Saxena, an ace typeface designer, warned that the rise of digital flex signs, typically LED banner signs stretched over metal frames, is creating an ‘Airbnb aesthetic’, where cities begin to look indistinguishable from one another.
“As you walk through a city, you can’t tell where you are,” she explained, emphasising that the loss is not only aesthetic but economic as well. “When hand-painted signs disappear, an entire livelihood disappears with them. It’s a craft that simply vanishes. I don’t want these to exist only as museum objects. They make sense only if they survive as functional elements and as objects of cultural expression in the real world.”

Speaking about her book project India Street Lettering: A Journey Through Typographic Craft & Culture, Saxena noted that lettering often reflects the historical period in which a place developed.
Highlighting Panaji’s streetscape, Saxena pointed to how signage reflects the city’s architectural history and material culture.
“In Panaji, Art Deco and Art Nouveau influences in signage align with the city’s architecture. Goa’s visual identity is shaped by elements like azulejos, wood and three-dimensional lettering,” she said in her conversation with Goa-based visual artist Avani Tanya, adding that context determines how such design elements are read, while the coastal climate affects materials, making frequent repainting both necessary and a sign of continued care despite gradual wear.
According to Saxena, street lettering does not merely serve a functional purpose, but operates as a gestural expression shaped by the hand. “My biggest fear was that I don’t write often enough and that I no longer trust my own hands,” she admitted, reflecting on growing digital dependency.
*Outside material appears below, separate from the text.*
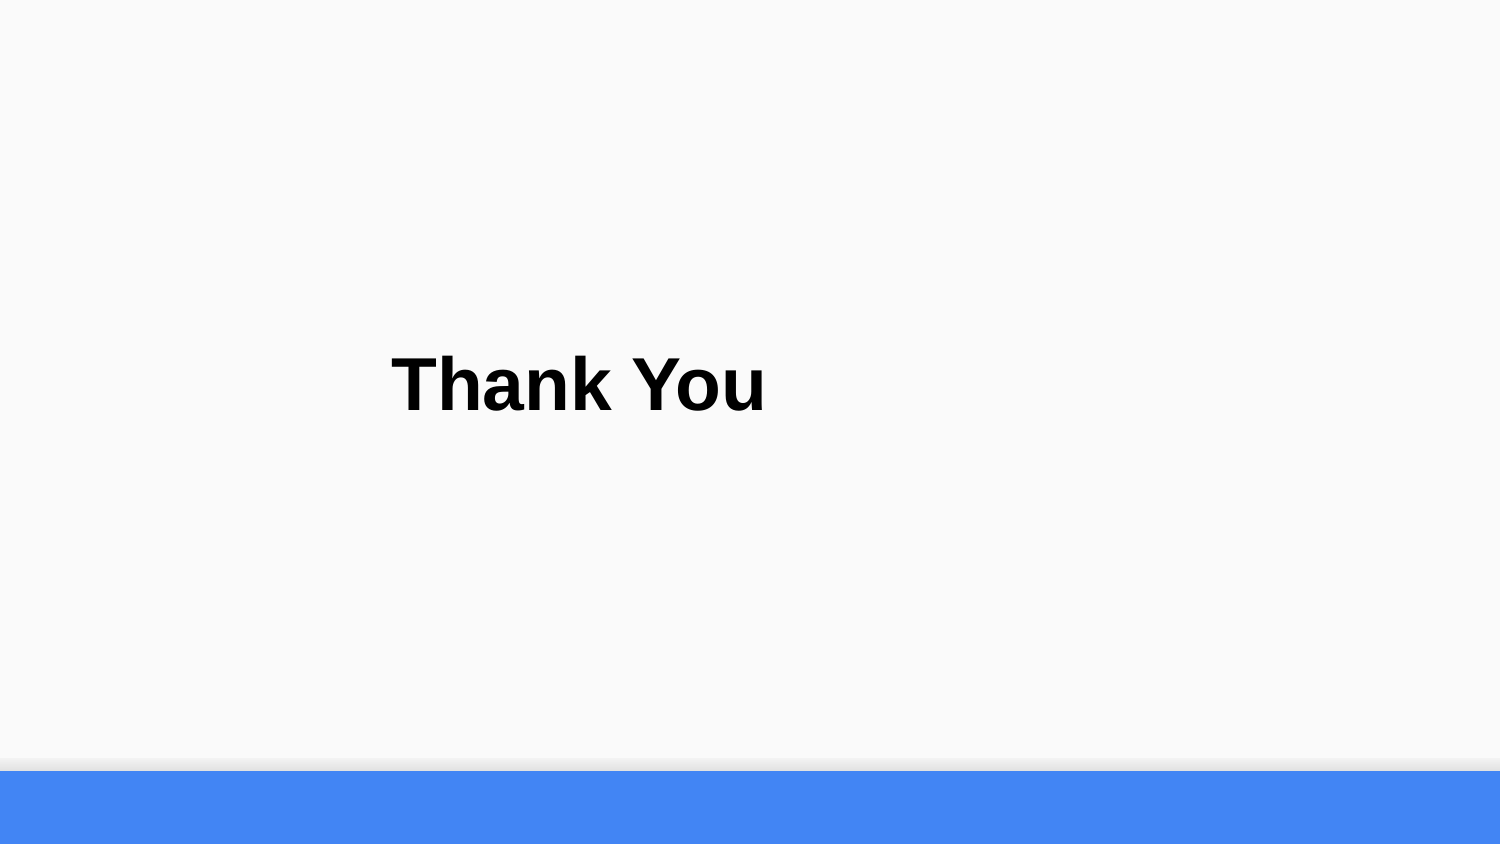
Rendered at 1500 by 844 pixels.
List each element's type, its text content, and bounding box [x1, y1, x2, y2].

Speaking about her book, Saxena said it focuses on letterforms created using a range of analogue techniques, including hand painting and other specialised processes. “The skill involved in this craft deserves recognition because these forms are intentional in a way digital fonts are not,” she said.
Saxena expressed hope that readers feel encouraged to look at their marketplaces with fresh eyes. “I like to think that I’ve infected more people with a virus,” she joked. “I’m really happy if any of you go back and start noticing public lettering a little bit more.”